Artemio Cruz is a man whose impending death compels him to look back over the span of his life to re-live its peak experiences. In a real sense Cruz was more than a man living in Mexico during a time of revolution: he is a microcosm of Mexico itself. I deeply respect and admire the inventive, narrative technique, which in some respects is revolutionary. The switch of narrative voice in its person is daring and works brilliantly to make the narrative come alive. The story line becomes personal and engaging in the first person and yet more objective in the second and third persons. One really gets to know Artemio in the first person narrative segments. The flashbacks intrigued me in the way that Fuentes used changes in time to serve the narrative as they take the reader to high-points and low points of this man's rise from abject poverty and military adventures to his love affairs and rise to power with its attendant material wealth. Cruz is a fascinating literary figure whose human weaknesses are legion but he is roundly and credibly drawn and leaps off the page by virtue of the narrative technique of Fuentes. The translation by Alfred Mac Adam is elegant, poetic, lyrically rich and does justice to this literary novel: I highly recommend this great translation. This is a great book by a supremely gifted writer and translator: I hope you decide to read Artemio Cruz.

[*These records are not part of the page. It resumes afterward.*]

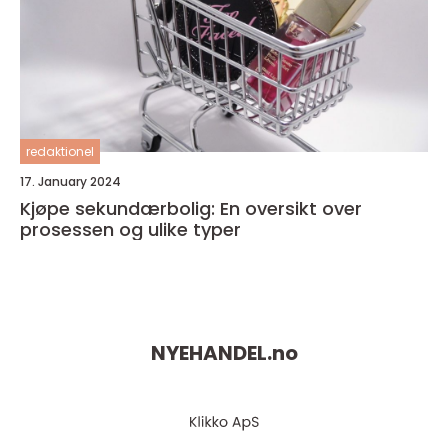
redaktionel
17. January 2024
Kjøpe sekundærbolig: En oversikt over
prosessen og ulike typer
NYEHANDEL.
no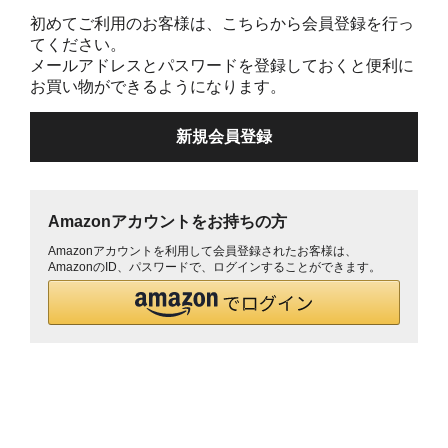
初めてご利用のお客様は、こちらから会員登録を行っ
てください。
メールアドレスとパスワードを登録しておくと便利に
お買い物ができるようになります。
Amazonアカウントをお持ちの方
Amazonアカウントを利用して会員登録されたお客様は、
AmazonのID、パスワードで、ログインすることができます。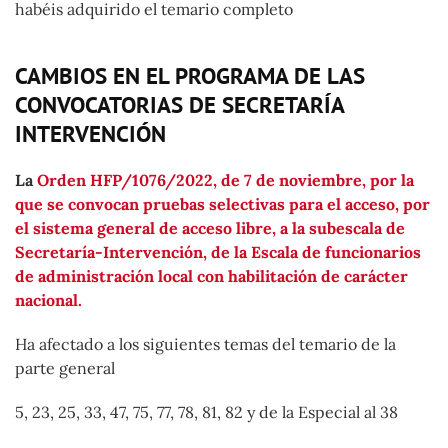
habéis adquirido el temario completo
CAMBIOS EN EL PROGRAMA DE LAS
CONVOCATORIAS DE SECRETARÍA
INTERVENCIÓN
La
Orden HFP/1076/2022, de 7 de noviembre, por la
que se convocan pruebas selectivas para el acceso, por
el sistema general de acceso libre, a la subescala de
Secretaría-Intervención, de la Escala de funcionarios
de administración local con habilitación de carácter
nacional.
Ha afectado a los siguientes temas del temario de la
parte general
5, 23, 25, 33, 47, 75, 77, 78, 81, 82 y de la Especial al 38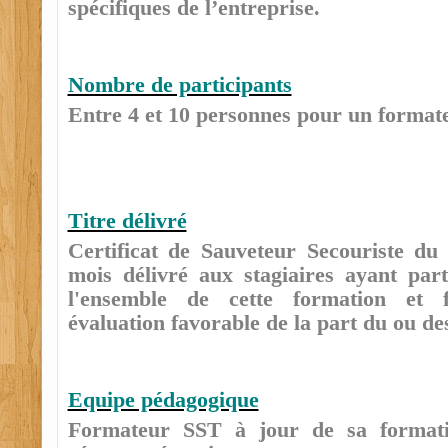
spécifiques de l’entreprise.
Nombre de participants
Entre 4 et 10 personnes pour un forma
Titre délivré
Certificat de Sauveteur Secouriste du 
mois délivré aux stagiaires ayant part
l'ensemble de cette formation et f
évaluation favorable de la part du ou de
Equipe pédagogique
Formateur SST à jour de sa formatio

I read this book, many a many (1972) in Spanish class at the Uni. and even then I liked it even though I did not understand much of what it said. Have recently read it again (in both languages, which is to say Spanish and English and enjoyed it IMMENSELY! I have always liked Spanish-American lit. as compared to just Spanish lit (that is to say, in Castilian). I had this same reaction in the Univ. Suppose it has to do with the freshness, presentness (sp?), etc. of Spanish-American Lit. The same thing happens to me with the latter's music.Maybe it just a personal reaction but I have NO doubt that the novels by C. Fuentes should be read by all. Of course, his style changed (doesn't that happen to all of us, in life or other things?) and of course he is no longer with us. I'm a TOTALLY unpolitical person, so don't misinterpreted me!

I used this translation as a clutch while reading the quite demanding original Spanish. The translation is accurate and very pleasant. some sentences seem to have been dropped although I cannot swear to it. As a picture of the corruption of the revolutionary ideal, as a portrait of mexico, as the narration of human experience, the novel is outstanding.

A short, quick read that reads strongly like a modern Edgar Allen Poe, if maybe a bit deeper. If you're looking for Faulkner, ie beautiful sentences you'll read over and over, this is probably not the book for you. But it's one of those works that basically fulfills its promises--it's a page turner at first about an erie kind of love, which then turns into...(no spoilers)As I said, definitely echoes of Poe, and something of a page turner, but imagine that Poe had gone a little deeper, and wrote thoughtful and somewhat existential commentaries on life, death, and the nature of love.

Unusual format fora novel. Much more like a sickbed memoir. A have to give a lot of credit to the translator too. Very powerful writing.